File access makes mistakes costlier, including destructive actions like deleting local files after misreading an instruction. Prompt injection is another failure mode, where web content tries to redirect the plan during browsing.
Anthropic says it will iterate quickly from this preview, including cross-device sync and a Windows version. Many of these features already existed in Claude Code, but not everyone realized they could use it that way. Plus, Claude Code took a bit more technical skill to get running. Anthropic wants Cowork to be easy enough that anyone—from developers to marketers—can start using it instantly. The company says it began building Cowork after noticing that people were already using Claude Code for general knowledge tasks.
Anthropic acknowledged however, that using Cowork at this early stage of its development isn’t totally without risk. While Cowork will ask users for confirmation before taking any significant actions, any ambiguous instructions could lead to disaster: “The main thing to know is that Claude can take potentially destructive actions (such as deleting local files) if it’s instructed to. Since there’s always some chance that Claude might misinterpret your instructions, you should give Claude very clear guidance around things like this.”
👨🔧 In her compelling essay, Sara Hooker calls this out: “The slow death of scaling.”
The author argues compute alone is no longer a reliable path, because efficiency wins on real tasks.

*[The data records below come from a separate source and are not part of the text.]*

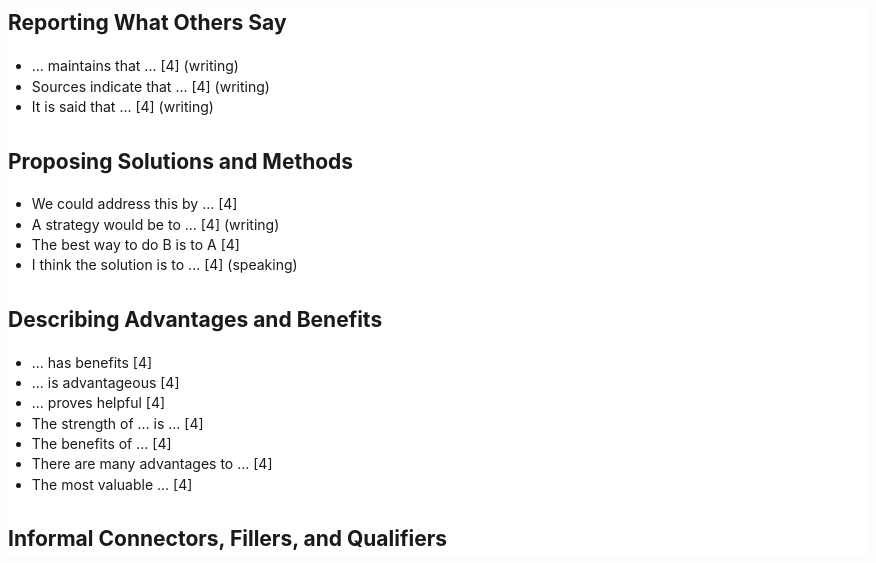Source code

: ## Reporting What Others Say
* ... maintains that ... [4] (writing)
* Sources indicate that ... [4] (writing)
* It is said that ... [4] (writing)

## Proposing Solutions and Methods
* We could address this by ... [4]
* A strategy would be to ... [4] (writing)
* The best way to do B is to A [4]
* I think the solution is to ... [4] (speaking)

## Describing Advantages and Benefits
* ... has benefits [4]
* ... is advantageous [4]
* ... proves helpful [4]
* The strength of ... is ... [4]
* The benefits of ... [4]
* There are many advantages to ... [4]
* The most valuable ... [4]

## Informal Connectors, Fillers, and Qualifiers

The AI industry spent years believing that scale alone creates breakthroughs. Bigger models, more compute, better outcomes. That story no longer holds.
💡 Compact models are outperforming huge systems while using far less compute. This is a pattern, not luck.
What matters now is optimization, not excess. Smaller and faster models that are well-aligned are outpacing heavyweight systems built on raw force. Design choices, usability, and real-world flexibility carry as much weight as technical depth.
Saying that scaling might be fading is controversial in many circles, but the essay looks closely at what we actually get back and shows how uncertain that payoff really is. For deep neural networks especially, scaling training compute is very inefficient. Huge costs go toward learning rare edge-case features, and the signs point to shrinking returns.
Real progress now comes from new learning spaces. That shift changes what matters in computer science, because when model size stops doubling every year, how models learn from their environment and adapt to new information becomes far more important.
That’s a wrap for today, see you all tomorrow.